Homo habilis è tra i più antichi membri del lignaggio che abbiamo deciso
essere «umano» e l’utilizzo di utensili fa parte della definizione. Tuttavia, la
storia scientifica non avvalora questa linea di demarcazione artificiale:
l’Habilis non è stato il primo a diventare abile nella manipolazione. Un
migliaio di chilometri a nord di Olduvai, sulla riva occidentale del lago
Turkana, si trova Lomekwi, altra area cruciale del vivaio dei primi umani.
Nel 1998 qui è stato scoperto un esemplare ribattezzato Kenyanthropus
platyops, che più o meno significa «Uomo del Kenya dal volto piatto».3
La
sua appartenenza al gruppo delle prime grandi scimmie è piuttosto
controversa, e secondo alcuni è morfologicamente abbastanza simile
all’Australopithecus da far pensare che non si tratti di una specie distinta.
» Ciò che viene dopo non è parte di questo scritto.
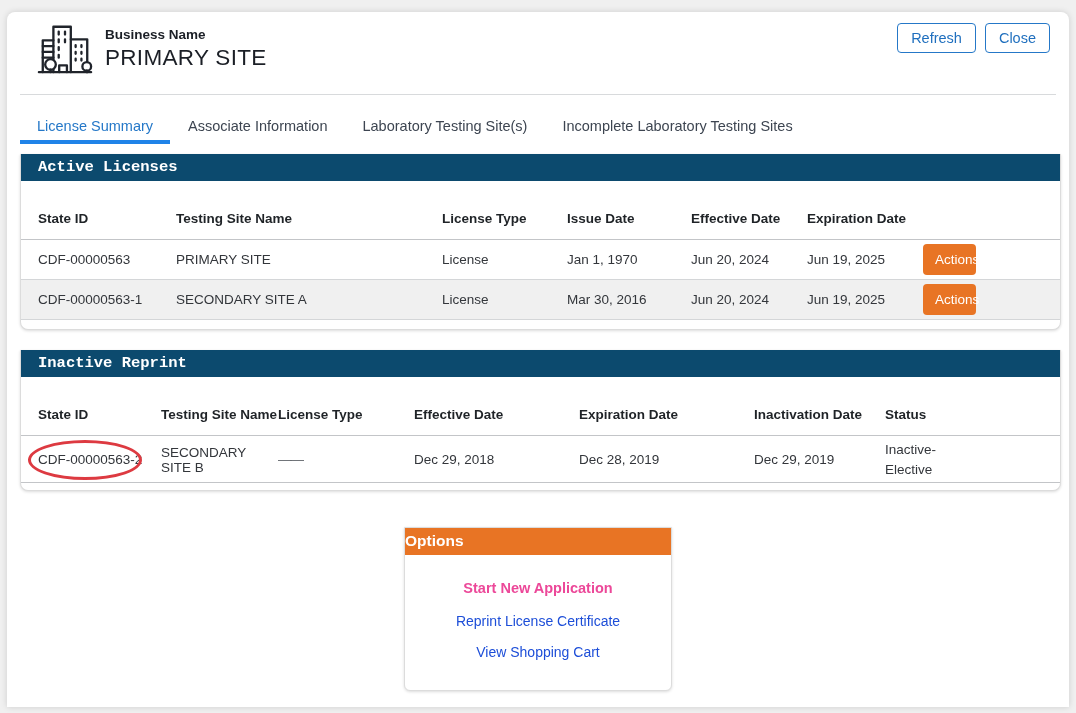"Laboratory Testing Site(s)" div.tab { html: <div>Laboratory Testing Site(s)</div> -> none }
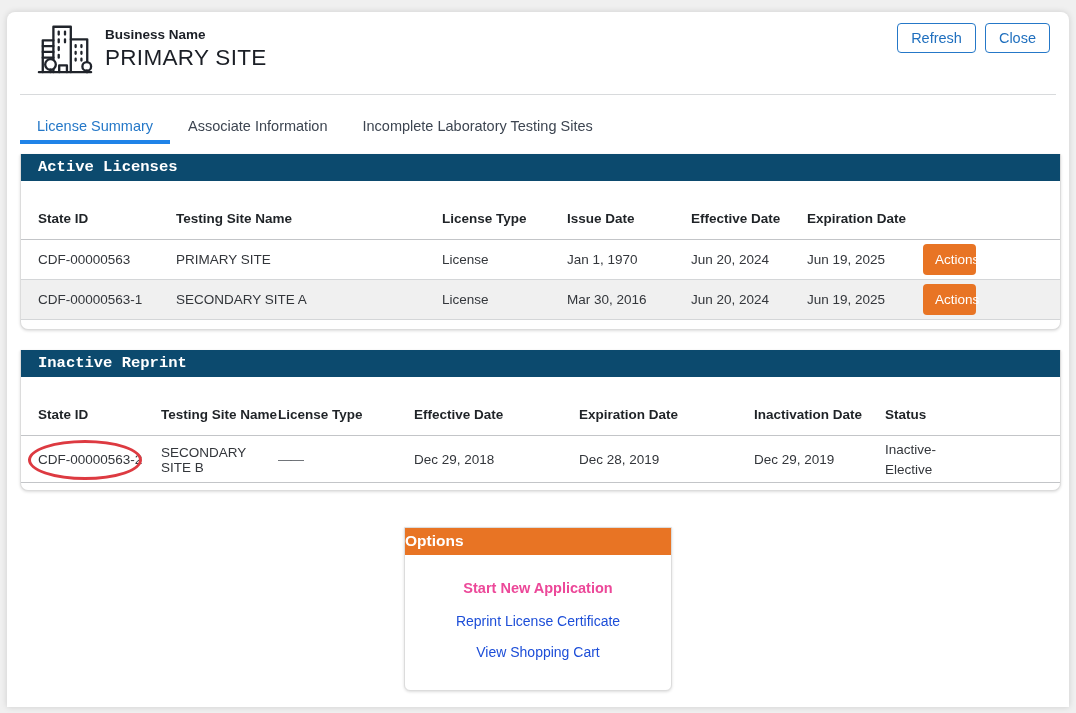"Actions" .btn-actions { width: 53px -> 73px }
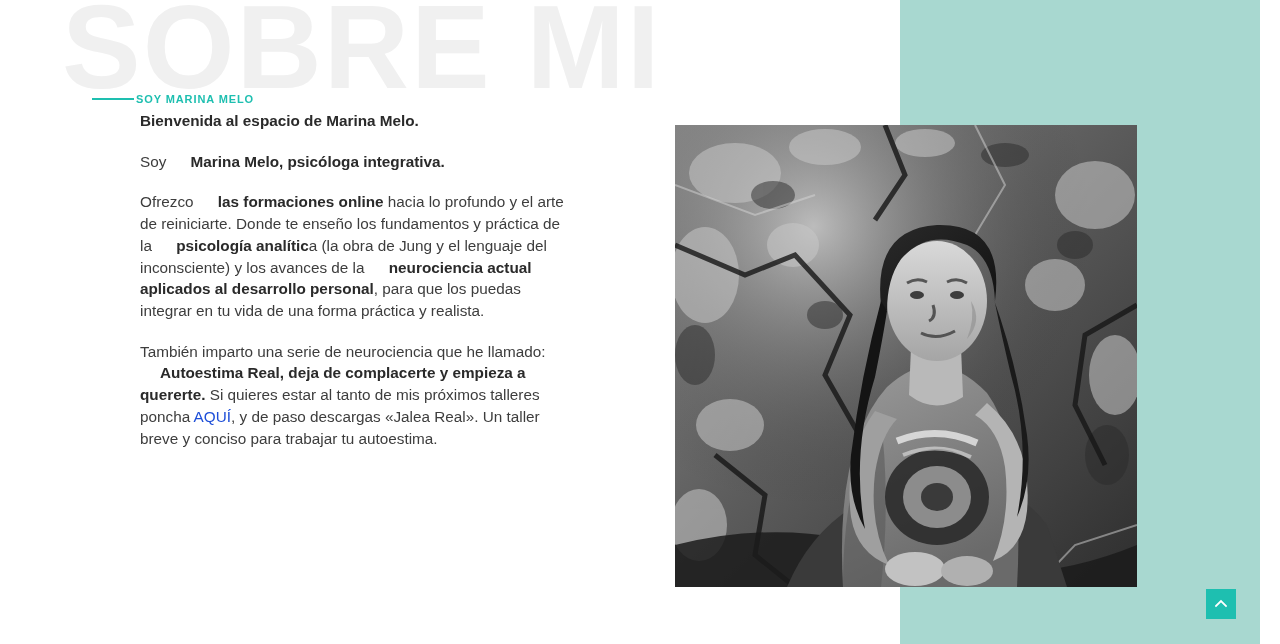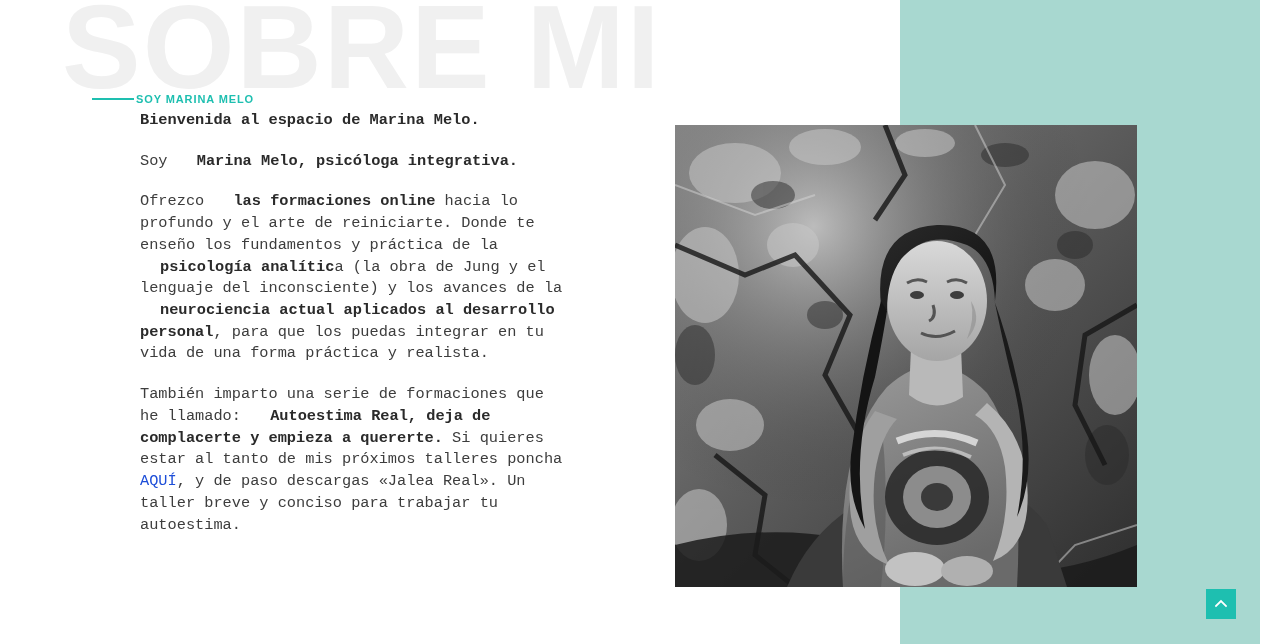"Bienvenida al espacio de Marina" .para { font-family: Liberation Mono, monospace -> Liberation Sans, sans-serif }
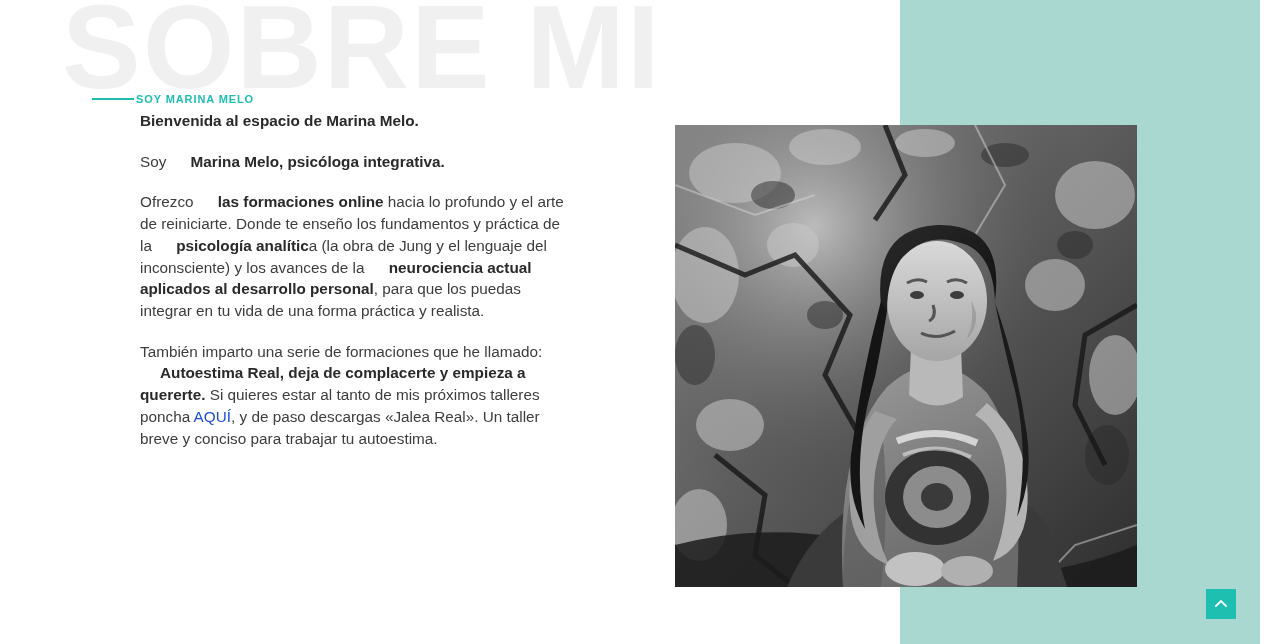"También imparto una serie de" span { text: formaciones -> neurociencia }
Non sono sicuro che la cosa importi poi così tanto, visto che le nostre
definizioni tassonomiche diventano confuse di fronte a queste arbitrarie linee
di demarcazione, e molte supposizioni vanno formulate sulla base del fatto
che gli esemplari sono rari: sono stati trovati frammenti di oltre 300 individui
austrolopitecini, ma un solo Kenyanthropus.